Robinhood Shifts Some World Cup Bets to Rothera, Reducing Reliance on Kalshi

Taylor Wilson
Published 2026-06-04About 5 min read

Robinhood is routing part of its World Cup prediction contracts to Rothera, an exchange it co-owns, using the world's biggest sporting event as a stress test to diversify away from a single supplier.

01

What exactly is happening?

Robinhood is shifting some event contracts across 104 World Cup matches from Kalshi to Rothera.
Rothera is a U.S. derivatives exchange; Robinhood and Susquehanna International Group acquired a majority stake last year.
This means → Robinhood is no longer just reselling another platform's contracts — it is starting to run volume through an exchange it controls.
02

Why use the World Cup as the proving ground?

Prediction markets are Robinhood's fastest-growing product — over 16 billion event contracts processed this year, already surpassing the 12 billion traded in all of 2025.
VP and GM JB Mackenzie called the World Cup "one of the largest trading events ever."
In plain terms = the bigger the event, the harder the stress test — if Rothera can handle peak World Cup traffic, it is ready for real-world scale.
03

What does this mean for Kalshi?

Bernstein analysis shows Robinhood users accounted for nearly one-quarter of Kalshi's total volume in March.
Kalshi's market tracking the World Cup champion has already exceeded $76 million in volume.
This means → every contract Robinhood reroutes to Rothera directly cuts into Kalshi's volume and fee revenue.
04

How will contracts be split between platforms?

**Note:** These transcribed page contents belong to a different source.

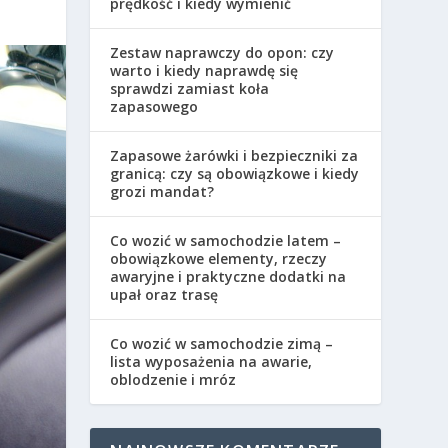
prędkość i kiedy wymienić
Zestaw naprawczy do opon: czy
warto i kiedy naprawdę się
sprawdzi zamiast koła
zapasowego
Zapasowe żarówki i bezpieczniki za
granicą: czy są obowiązkowe i kiedy
grozi mandat?
Co wozić w samochodzie latem –
obowiązkowe elementy, rzeczy
awaryjne i praktyczne dodatki na
upał oraz trasę
Co wozić w samochodzie zimą –
lista wyposażenia na awarie,
oblodzenie i mróz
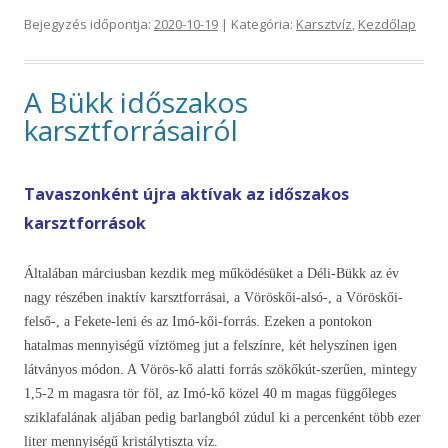
Bejegyzés időpontja:
2020-10-19
| Kategória:
Karsztvíz
,
Kezdőlap
A Bükk időszakos
karsztforrásairól
Tavaszonként újra aktívak az időszakos
karsztforrások
Általában márciusban kezdik meg működésüket a Déli-Bükk az év
nagy részében inaktív karsztforrásai, a Vöröskői-alsó-, a Vöröskői-
felső-, a Fekete-leni és az Imó-kői-forrás. Ezeken a pontokon
hatalmas mennyiségű víztömeg jut a felszínre, két helyszínen igen
látványos módon. A Vörös-kő alatti forrás szökőkút-szerűen, mintegy
1,5-2 m magasra tör föl, az Imó-kő közel 40 m magas függőleges
sziklafalának aljában pedig barlangból zúdul ki a percenként több ezer
liter mennyiségű kristálytiszta víz.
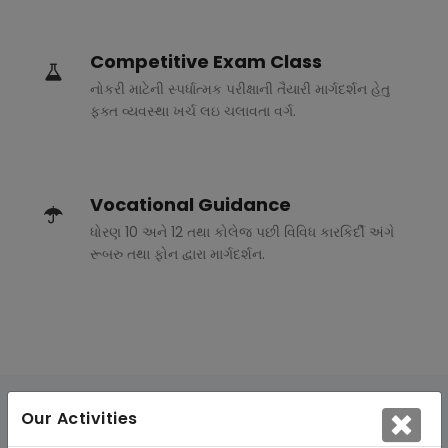
Competitive Exam Class
નોકરી માટેની સ્પર્ધાત્મક પરીક્ષાની તૈયારી માર્ગદર્શન હેતુ
ફક્ત વ્યવસ્થા ખર્ચ લઇ ચલાવતા વર્ગ.
Vocational Guidance
ધોરણ 10 અને 12 તથા કોલેજ પછી વિવિધ કારકિર્દી અંગે
રૂબરુ તથા ફોન દ્વારા માર્ગદર્શન.
Our Activities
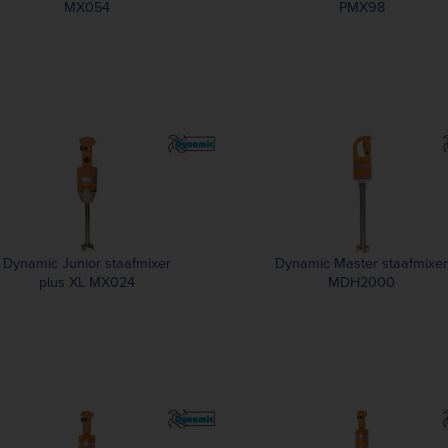
MX054
PMX98
Dynamic Junior staafmixer
Dynamic Master staafmixer
plus XL MX024
MDH2000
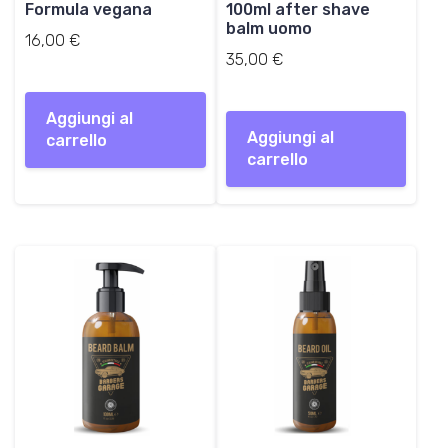
Formula vegana
100ml after shave
balm uomo
16,00
€
35,00
€
Aggiungi al
Aggiungi al
carrello
carrello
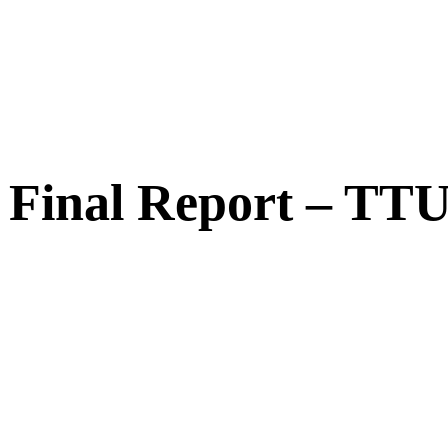
– Final Report – T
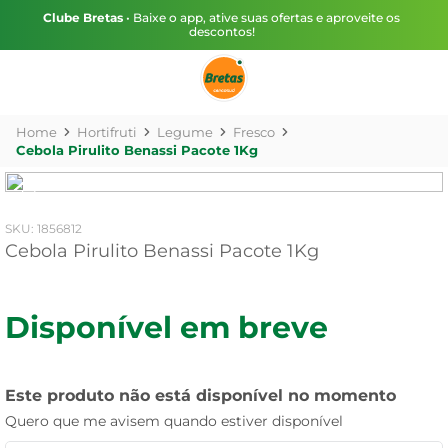
Clube Bretas
• Baixe o app, ative suas ofertas e aproveite os
descontos!
Hortifruti
Legume
Fresco
Cebola Pirulito Benassi Pacote 1Kg
:
1856812
Cebola Pirulito Benassi Pacote 1Kg
Disponível em breve
Este produto não está disponível no momento
Quero que me avisem quando estiver disponível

Mackenzie said routing decisions during the tournament will depend on market liquidity and clarity of outcome determination.
Contracts routed through Rothera will carry lower fees than those via Kalshi or other platforms.
In plain terms = orders flow to whichever platform offers better pricing and cleaner settlement at the time — and Rothera, as an in-house exchange, has a built-in cost edge.

Content is for reference only, not financial advice.